===== DATA SUPPLIED

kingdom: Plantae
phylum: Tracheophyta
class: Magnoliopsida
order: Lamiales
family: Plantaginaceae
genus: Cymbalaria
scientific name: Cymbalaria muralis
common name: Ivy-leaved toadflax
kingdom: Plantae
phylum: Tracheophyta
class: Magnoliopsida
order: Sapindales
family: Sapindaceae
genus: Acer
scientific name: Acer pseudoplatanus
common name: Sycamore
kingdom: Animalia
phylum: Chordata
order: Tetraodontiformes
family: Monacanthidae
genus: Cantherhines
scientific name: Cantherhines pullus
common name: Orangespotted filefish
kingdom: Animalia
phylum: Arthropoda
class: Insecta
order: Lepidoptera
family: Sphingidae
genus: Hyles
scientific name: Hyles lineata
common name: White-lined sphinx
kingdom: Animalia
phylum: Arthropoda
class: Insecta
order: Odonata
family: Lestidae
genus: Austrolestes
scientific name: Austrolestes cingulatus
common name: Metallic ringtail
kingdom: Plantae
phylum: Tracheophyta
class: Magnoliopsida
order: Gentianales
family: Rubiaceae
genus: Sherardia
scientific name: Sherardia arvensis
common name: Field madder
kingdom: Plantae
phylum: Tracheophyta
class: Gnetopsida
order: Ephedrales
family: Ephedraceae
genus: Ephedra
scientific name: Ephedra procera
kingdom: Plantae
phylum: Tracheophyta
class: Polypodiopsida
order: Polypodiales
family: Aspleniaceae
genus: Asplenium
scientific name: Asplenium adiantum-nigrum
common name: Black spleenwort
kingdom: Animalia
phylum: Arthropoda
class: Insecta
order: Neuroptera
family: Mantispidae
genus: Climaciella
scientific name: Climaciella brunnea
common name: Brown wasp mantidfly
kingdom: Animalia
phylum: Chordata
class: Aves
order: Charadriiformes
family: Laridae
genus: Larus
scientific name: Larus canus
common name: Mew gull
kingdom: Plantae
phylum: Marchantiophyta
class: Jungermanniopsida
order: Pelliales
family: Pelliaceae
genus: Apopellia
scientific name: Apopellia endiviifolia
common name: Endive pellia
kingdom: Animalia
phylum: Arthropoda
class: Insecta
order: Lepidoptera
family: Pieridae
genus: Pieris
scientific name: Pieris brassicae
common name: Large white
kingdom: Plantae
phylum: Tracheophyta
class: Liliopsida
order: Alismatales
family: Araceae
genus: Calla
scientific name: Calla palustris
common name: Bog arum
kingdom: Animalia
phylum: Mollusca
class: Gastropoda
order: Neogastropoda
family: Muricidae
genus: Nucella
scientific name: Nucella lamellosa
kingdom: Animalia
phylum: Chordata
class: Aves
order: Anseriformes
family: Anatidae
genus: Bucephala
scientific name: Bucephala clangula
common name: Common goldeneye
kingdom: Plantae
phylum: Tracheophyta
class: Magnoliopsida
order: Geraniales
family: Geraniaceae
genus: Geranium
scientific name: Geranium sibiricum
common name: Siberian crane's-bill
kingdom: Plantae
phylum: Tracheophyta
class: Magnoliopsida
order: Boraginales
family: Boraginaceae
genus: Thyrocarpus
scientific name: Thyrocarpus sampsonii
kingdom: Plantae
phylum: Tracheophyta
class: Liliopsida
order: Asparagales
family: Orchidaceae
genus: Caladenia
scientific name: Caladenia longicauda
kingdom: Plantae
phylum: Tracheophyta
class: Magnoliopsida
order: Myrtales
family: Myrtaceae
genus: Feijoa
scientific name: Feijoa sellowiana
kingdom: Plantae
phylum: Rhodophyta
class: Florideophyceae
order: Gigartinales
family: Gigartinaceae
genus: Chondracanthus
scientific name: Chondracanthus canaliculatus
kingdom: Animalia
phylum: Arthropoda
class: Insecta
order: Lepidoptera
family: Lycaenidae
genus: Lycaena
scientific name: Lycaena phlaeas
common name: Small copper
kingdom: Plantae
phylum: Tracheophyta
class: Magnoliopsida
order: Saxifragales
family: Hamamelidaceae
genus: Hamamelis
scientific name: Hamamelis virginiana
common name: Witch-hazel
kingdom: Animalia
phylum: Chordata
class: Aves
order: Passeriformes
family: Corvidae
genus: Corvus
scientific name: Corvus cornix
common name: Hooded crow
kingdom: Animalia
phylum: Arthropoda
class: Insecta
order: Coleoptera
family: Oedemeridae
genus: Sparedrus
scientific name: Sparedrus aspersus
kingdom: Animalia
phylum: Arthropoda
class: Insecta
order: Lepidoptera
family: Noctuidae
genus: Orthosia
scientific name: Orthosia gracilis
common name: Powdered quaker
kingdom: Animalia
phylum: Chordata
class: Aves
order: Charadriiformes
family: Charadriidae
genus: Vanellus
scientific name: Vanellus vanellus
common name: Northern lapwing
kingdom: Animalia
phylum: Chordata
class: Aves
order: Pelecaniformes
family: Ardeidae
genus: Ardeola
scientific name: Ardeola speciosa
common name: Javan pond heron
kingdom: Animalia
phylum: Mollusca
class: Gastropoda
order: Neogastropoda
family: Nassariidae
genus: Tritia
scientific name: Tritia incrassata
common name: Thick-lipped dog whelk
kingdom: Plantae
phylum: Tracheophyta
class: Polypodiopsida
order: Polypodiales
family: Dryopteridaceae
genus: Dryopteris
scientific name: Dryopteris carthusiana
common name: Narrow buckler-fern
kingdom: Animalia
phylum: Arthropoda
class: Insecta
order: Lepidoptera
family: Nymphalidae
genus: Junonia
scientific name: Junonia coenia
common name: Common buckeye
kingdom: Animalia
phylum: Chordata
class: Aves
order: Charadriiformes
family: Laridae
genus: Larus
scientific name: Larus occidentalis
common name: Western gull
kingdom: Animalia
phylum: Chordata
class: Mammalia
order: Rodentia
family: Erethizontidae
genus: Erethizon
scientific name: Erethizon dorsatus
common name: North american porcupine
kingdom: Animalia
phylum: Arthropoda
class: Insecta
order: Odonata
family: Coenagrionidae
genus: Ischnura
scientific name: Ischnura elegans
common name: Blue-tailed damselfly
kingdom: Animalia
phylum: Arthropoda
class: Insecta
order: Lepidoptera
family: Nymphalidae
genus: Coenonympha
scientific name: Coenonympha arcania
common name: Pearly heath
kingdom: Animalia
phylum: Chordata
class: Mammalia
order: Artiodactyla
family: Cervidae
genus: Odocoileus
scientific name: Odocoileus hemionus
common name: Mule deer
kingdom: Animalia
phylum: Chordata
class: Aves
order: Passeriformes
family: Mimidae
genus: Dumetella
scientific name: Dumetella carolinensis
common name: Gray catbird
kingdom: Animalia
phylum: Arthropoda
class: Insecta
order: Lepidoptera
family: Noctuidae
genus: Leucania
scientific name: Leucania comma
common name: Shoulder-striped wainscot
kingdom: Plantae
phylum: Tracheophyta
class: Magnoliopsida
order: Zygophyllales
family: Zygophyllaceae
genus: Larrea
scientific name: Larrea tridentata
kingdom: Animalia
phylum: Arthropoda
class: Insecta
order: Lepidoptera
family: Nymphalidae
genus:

==========

▸ WHAT IS BEING ASKED:
Turn all of the lines above into a numbered list, skipping any blank lines.

▸ OUTPUT:
1. kingdom: Plantae
2. phylum: Tracheophyta
3. class: Magnoliopsida
4. order: Lamiales
5. family: Plantaginaceae
6. genus: Cymbalaria
7. scientific name: Cymbalaria muralis
8. common name: Ivy-leaved toadflax
9. kingdom: Plantae
10. phylum: Tracheophyta
11. class: Magnoliopsida
12. order: Sapindales
13. family: Sapindaceae
14. genus: Acer
15. scientific name: Acer pseudoplatanus
16. common name: Sycamore
17. kingdom: Animalia
18. phylum: Chordata
19. order: Tetraodontiformes
20. family: Monacanthidae
21. genus: Cantherhines
22. scientific name: Cantherhines pullus
23. common name: Orangespotted filefish
24. kingdom: Animalia
25. phylum: Arthropoda
26. class: Insecta
27. order: Lepidoptera
28. family: Sphingidae
29. genus: Hyles
30. scientific name: Hyles lineata
31. common name: White-lined sphinx
32. kingdom: Animalia
33. phylum: Arthropoda
34. class: Insecta
35. order: Odonata
36. family: Lestidae
37. genus: Austrolestes
38. scientific name: Austrolestes cingulatus
39. common name: Metallic ringtail
40. kingdom: Plantae
41. phylum: Tracheophyta
42. class: Magnoliopsida
43. order: Gentianales
44. family: Rubiaceae
45. genus: Sherardia
46. scientific name: Sherardia arvensis
47. common name: Field madder
48. kingdom: Plantae
49. phylum: Tracheophyta
50. class: Gnetopsida
51. order: Ephedrales
52. family: Ephedraceae
53. genus: Ephedra
54. scientific name: Ephedra procera
55. kingdom: Plantae
56. phylum: Tracheophyta
57. class: Polypodiopsida
58. order: Polypodiales
59. family: Aspleniaceae
60. genus: Asplenium
61. scientific name: Asplenium adiantum-nigrum
62. common name: Black spleenwort
63. kingdom: Animalia
64. phylum: Arthropoda
65. class: Insecta
66. order: Neuroptera
67. family: Mantispidae
68. genus: Climaciella
69. scientific name: Climaciella brunnea
70. common name: Brown wasp mantidfly
71. kingdom: Animalia
72. phylum: Chordata
73. class: Aves
74. order: Charadriiformes
75. family: Laridae
76. genus: Larus
77. scientific name: Larus canus
78. common name: Mew gull
79. kingdom: Plantae
80. phylum: Marchantiophyta
81. class: Jungermanniopsida
82. order: Pelliales
83. family: Pelliaceae
84. genus: Apopellia
85. scientific name: Apopellia endiviifolia
86. common name: Endive pellia
87. kingdom: Animalia
88. phylum: Arthropoda
89. class: Insecta
90. order: Lepidoptera
91. family: Pieridae
92. genus: Pieris
93. scientific name: Pieris brassicae
94. common name: Large white
95. kingdom: Plantae
96. phylum: Tracheophyta
97. class: Liliopsida
98. order: Alismatales
99. family: Araceae
100. genus: Calla
101. scientific name: Calla palustris
102. common name: Bog arum
103. kingdom: Animalia
104. phylum: Mollusca
105. class: Gastropoda
106. order: Neogastropoda
107. family: Muricidae
108. genus: Nucella
109. scientific name: Nucella lamellosa
110. kingdom: Animalia
111. phylum: Chordata
112. class: Aves
113. order: Anseriformes
114. family: Anatidae
115. genus: Bucephala
116. scientific name: Bucephala clangula
117. common name: Common goldeneye
118. kingdom: Plantae
119. phylum: Tracheophyta
120. class: Magnoliopsida
121. order: Geraniales
122. family: Geraniaceae
123. genus: Geranium
124. scientific name: Geranium sibiricum
125. common name: Siberian crane's-bill
126. kingdom: Plantae
127. phylum: Tracheophyta
128. class: Magnoliopsida
129. order: Boraginales
130. family: Boraginaceae
131. genus: Thyrocarpus
132. scientific name: Thyrocarpus sampsonii
133. kingdom: Plantae
134. phylum: Tracheophyta
135. class: Liliopsida
136. order: Asparagales
137. family: Orchidaceae
138. genus: Caladenia
139. scientific name: Caladenia longicauda
140. kingdom: Plantae
141. phylum: Tracheophyta
142. class: Magnoliopsida
143. order: Myrtales
144. family: Myrtaceae
145. genus: Feijoa
146. scientific name: Feijoa sellowiana
147. kingdom: Plantae
148. phylum: Rhodophyta
149. class: Florideophyceae
150. order: Gigartinales
151. family: Gigartinaceae
152. genus: Chondracanthus
153. scientific name: Chondracanthus canaliculatus
154. kingdom: Animalia
155. phylum: Arthropoda
156. class: Insecta
157. order: Lepidoptera
158. family: Lycaenidae
159. genus: Lycaena
160. scientific name: Lycaena phlaeas
161. common name: Small copper
162. kingdom: Plantae
163. phylum: Tracheophyta
164. class: Magnoliopsida
165. order: Saxifragales
166. family: Hamamelidaceae
167. genus: Hamamelis
168. scientific name: Hamamelis virginiana
169. common name: Witch-hazel
170. kingdom: Animalia
171. phylum: Chordata
172. class: Aves
173. order: Passeriformes
174. family: Corvidae
175. genus: Corvus
176. scientific name: Corvus cornix
177. common name: Hooded crow
178. kingdom: Animalia
179. phylum: Arthropoda
180. class: Insecta
181. order: Coleoptera
182. family: Oedemeridae
183. genus: Sparedrus
184. scientific name: Sparedrus aspersus
185. kingdom: Animalia
186. phylum: Arthropoda
187. class: Insecta
188. order: Lepidoptera
189. family: Noctuidae
190. genus: Orthosia
191. scientific name: Orthosia gracilis
192. common name: Powdered quaker
193. kingdom: Animalia
194. phylum: Chordata
195. class: Aves
196. order: Charadriiformes
197. family: Charadriidae
198. genus: Vanellus
199. scientific name: Vanellus vanellus
200. common name: Northern lapwing
201. kingdom: Animalia
202. phylum: Chordata
203. class: Aves
204. order: Pelecaniformes
205. family: Ardeidae
206. genus: Ardeola
207. scientific name: Ardeola speciosa
208. common name: Javan pond heron
209. kingdom: Animalia
210. phylum: Mollusca
211. class: Gastropoda
212. order: Neogastropoda
213. family: Nassariidae
214. genus: Tritia
215. scientific name: Tritia incrassata
216. common name: Thick-lipped dog whelk
217. kingdom: Plantae
218. phylum: Tracheophyta
219. class: Polypodiopsida
220. order: Polypodiales
221. family: Dryopteridaceae
222. genus: Dryopteris
223. scientific name: Dryopteris carthusiana
224. common name: Narrow buckler-fern
225. kingdom: Animalia
226. phylum: Arthropoda
227. class: Insecta
228. order: Lepidoptera
229. family: Nymphalidae
230. genus: Junonia
231. scientific name: Junonia coenia
232. common name: Common buckeye
233. kingdom: Animalia
234. phylum: Chordata
235. class: Aves
236. order: Charadriiformes
237. family: Laridae
238. genus: Larus
239. scientific name: Larus occidentalis
240. common name: Western gull
241. kingdom: Animalia
242. phylum: Chordata
243. class: Mammalia
244. order: Rodentia
245. family: Erethizontidae
246. genus: Erethizon
247. scientific name: Erethizon dorsatus
248. common name: North american porcupine
249. kingdom: Animalia
250. phylum: Arthropoda
251. class: Insecta
252. order: Odonata
253. family: Coenagrionidae
254. genus: Ischnura
255. scientific name: Ischnura elegans
256. common name: Blue-tailed damselfly
257. kingdom: Animalia
258. phylum: Arthropoda
259. class: Insecta
260. order: Lepidoptera
261. family: Nymphalidae
262. genus: Coenonympha
263. scientific name: Coenonympha arcania
264. common name: Pearly heath
265. kingdom: Animalia
266. phylum: Chordata
267. class: Mammalia
268. order: Artiodactyla
269. family: Cervidae
270. genus: Odocoileus
271. scientific name: Odocoileus hemionus
272. common name: Mule deer
273. kingdom: Animalia
274. phylum: Chordata
275. class: Aves
276. order: Passeriformes
277. family: Mimidae
278. genus: Dumetella
279. scientific name: Dumetella carolinensis
280. common name: Gray catbird
281. kingdom: Animalia
282. phylum: Arthropoda
283. class: Insecta
284. order: Lepidoptera
285. family: Noctuidae
286. genus: Leucania
287. scientific name: Leucania comma
288. common name: Shoulder-striped wainscot
289. kingdom: Plantae
290. phylum: Tracheophyta
291. class: Magnoliopsida
292. order: Zygophyllales
293. family: Zygophyllaceae
294. genus: Larrea
295. scientific name: Larrea tridentata
296. kingdom: Animalia
297. phylum: Arthropoda
298. class: Insecta
299. order: Lepidoptera
300. family: Nymphalidae
301. genus:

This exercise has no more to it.